- DIRECTIONS FOR THIS TASK: Copy every line from the data below in which the string "down" can be found.

[[ DATASET ENTRIES, beginning ]]

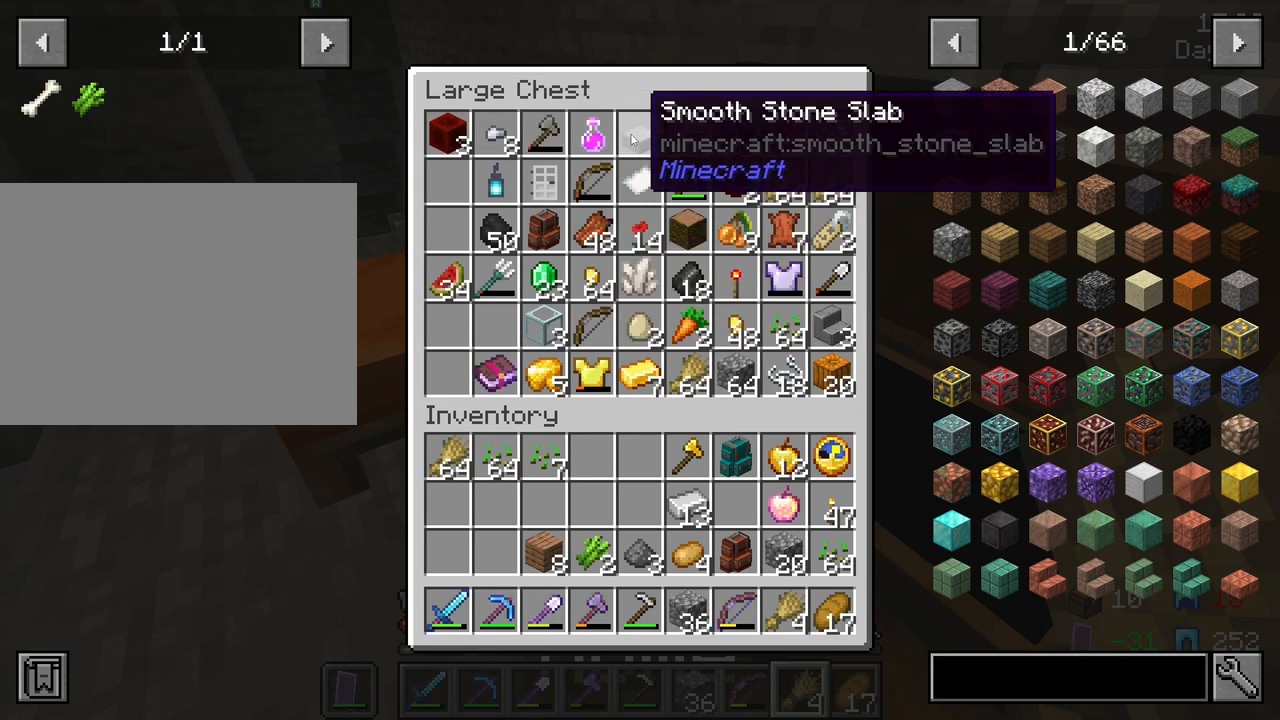
{"keys": ["shift"], "mouse": [], "mouse_move": "still", "events": [[50, "mouse_left", "down"], [150, "mouse_left", "up"]]}
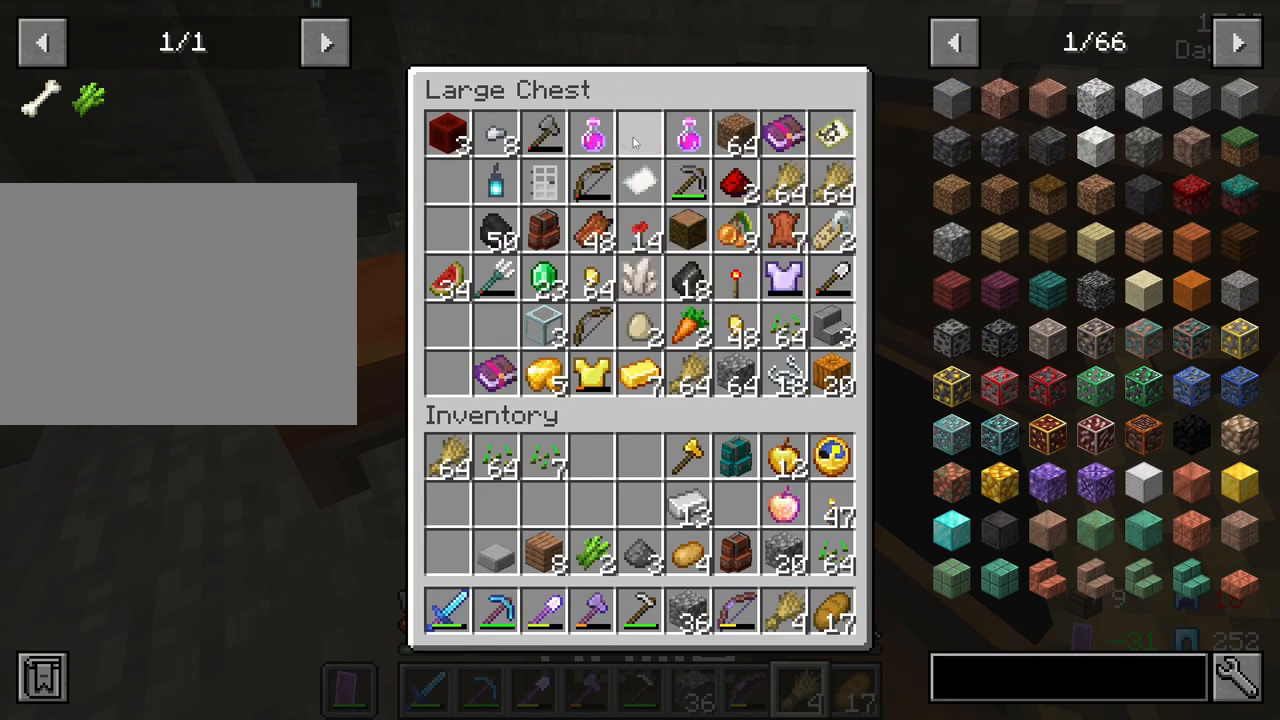
{"keys": ["shift"], "mouse": [], "mouse_move": "still", "events": []}
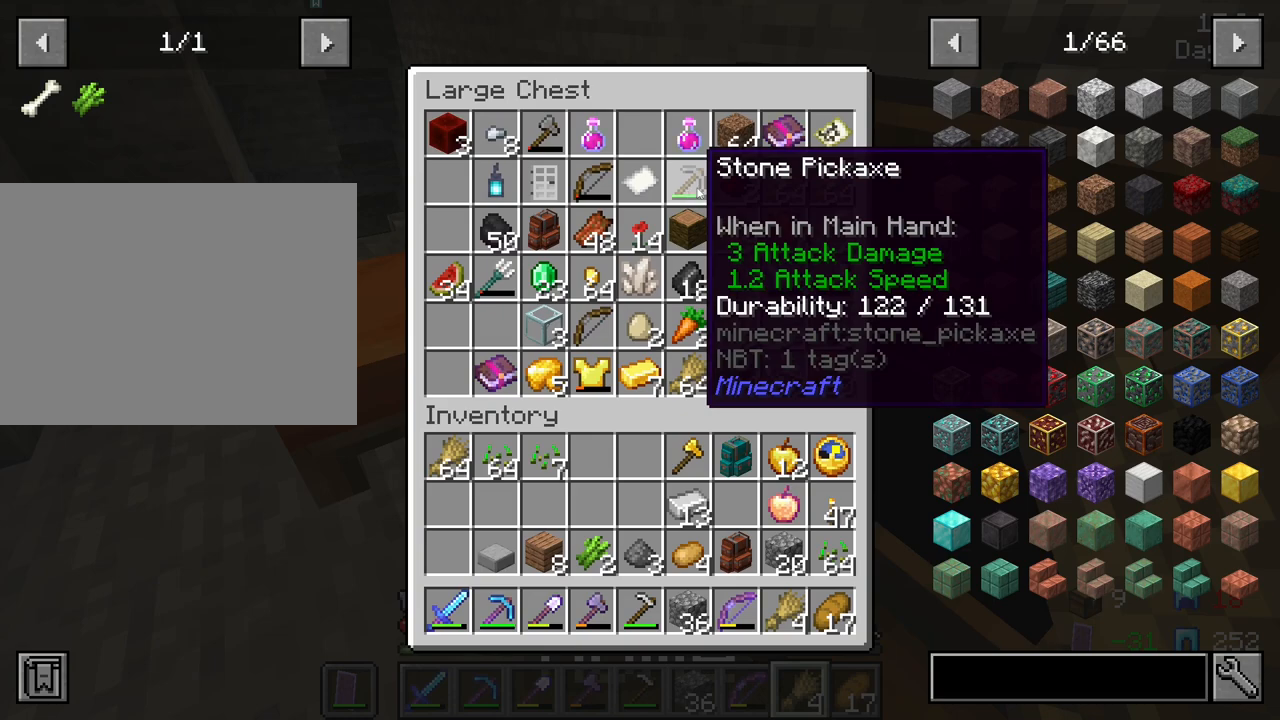
{"keys": ["shift"], "mouse": ["left"], "mouse_move": "still", "events": [[450, "mouse_left", "down"]]}
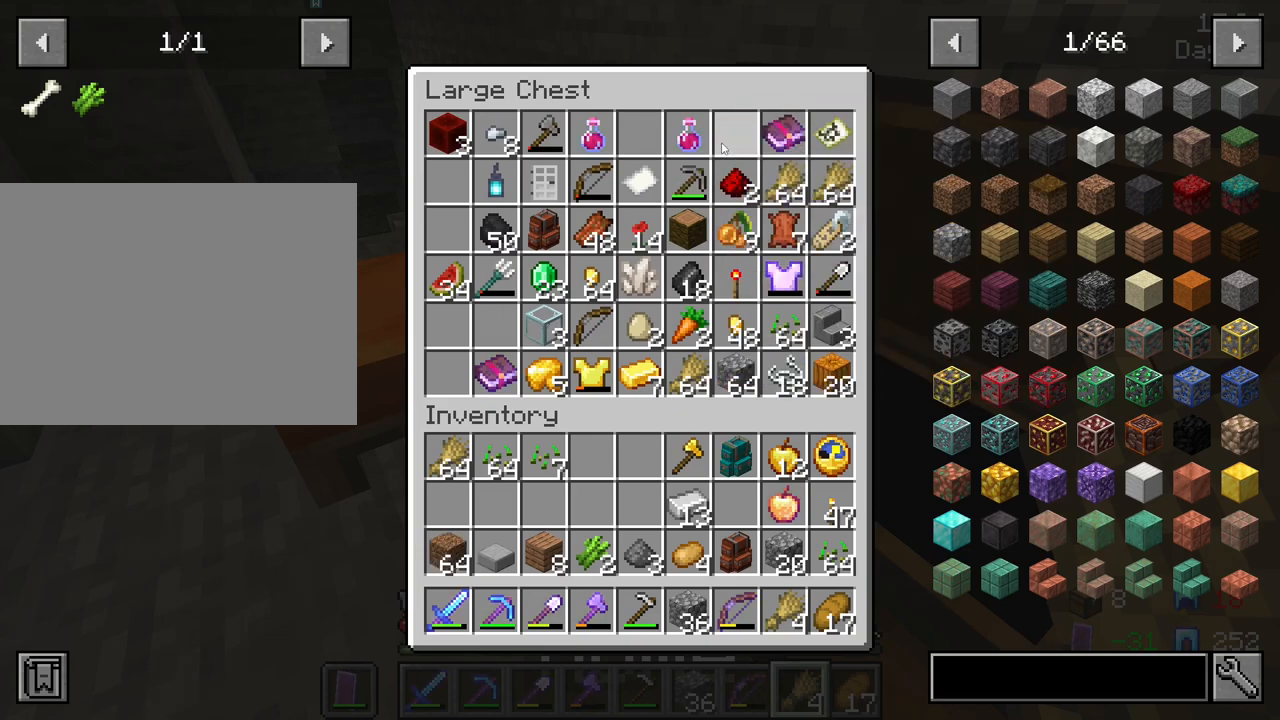
{"keys": ["shift"], "mouse": [], "mouse_move": "still", "events": [[50, "mouse_left", "up"]]}
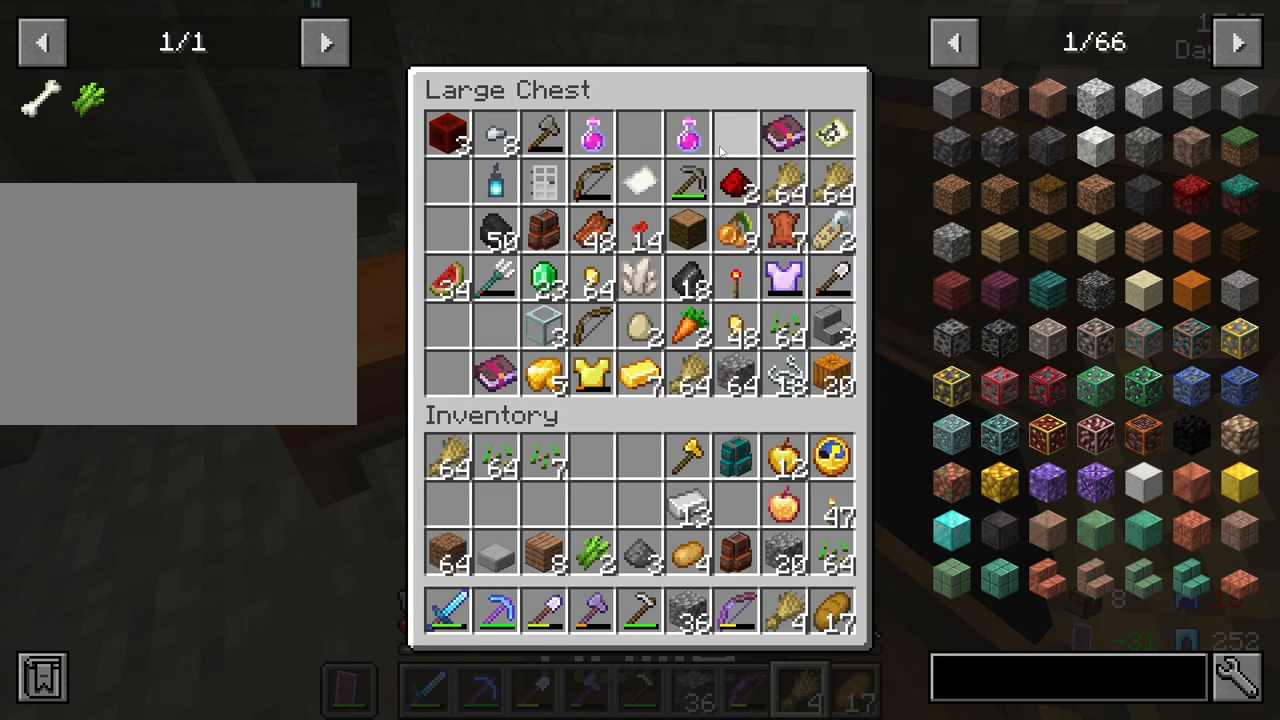
{"keys": ["shift"], "mouse": [], "mouse_move": "still", "events": []}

[[ DATASET ENTRIES, end ]]

- WRITTEN RESPONSE:
{"keys": ["shift"], "mouse": [], "mouse_move": "still", "events": [[50, "mouse_left", "down"], [150, "mouse_left", "up"]]}
{"keys": ["shift"], "mouse": ["left"], "mouse_move": "still", "events": [[450, "mouse_left", "down"]]}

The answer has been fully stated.